◆ **PAGE EXTRACT**

+-------+

Identifying transient patterns of in vivo muscle behaviors during isometric contraction by local polynomial regression

Xin Chen, Huiying Wen, Qiaoliang Li, Tianfu Wang, Siping Chen, Yongping Zheng, Zhiguo Zhang

Research output: Journal article publicationJournal articleAcademic researchpeer-review

4 Citations (Scopus)


Polynomial regression is the most common method to estimate the relationship between muscle signals and torque during muscle contraction, but it is not capable of characterizing important transient patterns in the signal-torque relationship that only exist during short bursts of torque but may convey detailed information of muscle behavior. In this study, we proposed an integrated data analysis approach based on local polynomial regression (LPR) to identify transient patterns in the signal-torque relationship. For each subject, the LPR method can represent electromyography (EMG), mechanomyography (MMG) and ultrasonography (US) features as nonlinear functions of torque and can further estimate the derivatives of these signal-torque nonlinear functions. Further, a number of break points can be detected from the derivatives of the signal-torque relationships at the group level, and they can segment the signal-torque relationships into several stages, where multimodal features change with torque in different dynamic manners. Eight subjects performed isometric ramp contraction of knee up to 90% of the maximal voluntary contraction (MVC). EMG, MMG and US were simultaneously recorded from the rectus femoris muscle. Results showed that, for each feature, the whole torque range were clearly segmented into several distinct stages by the proposed method and the feature-torque relationship could be approximately described by a piecewise linear function with different slopes at different stages. A critical break-point of 20% MVC was detected during the isometric contraction for all muscle signals. As compared with the conventional regression methods, the proposed LPR-based data analysis approach can effectively identify stage-dependent transient patterns in the feature-torque relationships, providing deeper insights into the motor unit activation strategy.

+-------+

◆ **PROBLEMS TO SOLVE**
A. List all the authors named in the muscle study abstract.
B. Answer from the muscle study abstract:
(i) How many subjects performed the contractions?
(ii) From which muscle were the signals recorded?
(iii) What critical break point was detected for all muscle signals?
C. Decide whether each statement agrees with the muscle study abstract, and quote the words that settle it:
(i) The subjects contracted the knee up to 100% of the maximal voluntary contraction.
(ii) Conventional polynomial regression can characterize transient patterns in the signal-torque relationship.
(iii) EMG, MMG and US were recorded at the same time.

+-------+

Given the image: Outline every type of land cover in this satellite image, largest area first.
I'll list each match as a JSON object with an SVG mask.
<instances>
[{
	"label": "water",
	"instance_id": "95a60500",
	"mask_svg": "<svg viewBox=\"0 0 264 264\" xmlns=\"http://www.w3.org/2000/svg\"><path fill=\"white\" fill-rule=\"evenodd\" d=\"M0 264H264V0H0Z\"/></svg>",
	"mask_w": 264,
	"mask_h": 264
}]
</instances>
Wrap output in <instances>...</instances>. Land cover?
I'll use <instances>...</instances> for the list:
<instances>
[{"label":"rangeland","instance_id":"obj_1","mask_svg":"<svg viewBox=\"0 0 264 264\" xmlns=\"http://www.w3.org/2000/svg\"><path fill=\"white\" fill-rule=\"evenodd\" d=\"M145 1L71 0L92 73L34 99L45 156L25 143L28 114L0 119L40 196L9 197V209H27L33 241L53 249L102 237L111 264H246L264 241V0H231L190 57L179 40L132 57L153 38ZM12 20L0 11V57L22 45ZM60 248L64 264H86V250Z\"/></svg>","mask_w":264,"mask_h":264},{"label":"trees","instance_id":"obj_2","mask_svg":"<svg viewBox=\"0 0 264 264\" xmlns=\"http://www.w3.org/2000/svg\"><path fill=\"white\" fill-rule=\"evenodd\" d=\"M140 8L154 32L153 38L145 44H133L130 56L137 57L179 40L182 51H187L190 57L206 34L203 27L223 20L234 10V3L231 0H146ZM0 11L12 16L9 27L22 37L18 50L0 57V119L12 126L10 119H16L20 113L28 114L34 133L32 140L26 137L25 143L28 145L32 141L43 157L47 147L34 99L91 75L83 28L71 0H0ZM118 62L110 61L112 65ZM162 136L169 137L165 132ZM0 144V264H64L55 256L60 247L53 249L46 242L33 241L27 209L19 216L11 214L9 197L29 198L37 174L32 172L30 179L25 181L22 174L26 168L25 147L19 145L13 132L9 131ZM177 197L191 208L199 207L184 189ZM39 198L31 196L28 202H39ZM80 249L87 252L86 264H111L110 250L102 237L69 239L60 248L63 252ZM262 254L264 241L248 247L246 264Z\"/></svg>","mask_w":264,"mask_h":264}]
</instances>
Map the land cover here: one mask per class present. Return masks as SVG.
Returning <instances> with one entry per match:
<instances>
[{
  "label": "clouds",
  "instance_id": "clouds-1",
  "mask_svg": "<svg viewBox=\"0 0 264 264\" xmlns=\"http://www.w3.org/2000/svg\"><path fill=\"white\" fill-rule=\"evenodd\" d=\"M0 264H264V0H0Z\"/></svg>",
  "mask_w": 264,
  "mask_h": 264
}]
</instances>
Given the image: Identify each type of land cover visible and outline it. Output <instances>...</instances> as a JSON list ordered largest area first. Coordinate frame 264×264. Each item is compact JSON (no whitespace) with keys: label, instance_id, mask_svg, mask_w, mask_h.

+-------+

◆ **ANSWER LIST**
A. Xin Chen, Huiying Wen, Qiaoliang Li, Tianfu Wang, Siping Chen, Yongping Zheng, Zhiguo Zhang

B.
(i) Eight
(ii) The rectus femoris muscle
(iii) 20% MVC

C.
(i) No: "Eight subjects performed isometric ramp contraction of knee up to 90% of the maximal voluntary contraction (MVC)."
(ii) No: "but it is not capable of characterizing important transient patterns in the signal-torque relationship"
(iii) Yes: "EMG, MMG and US were simultaneously recorded from the rectus femoris muscle."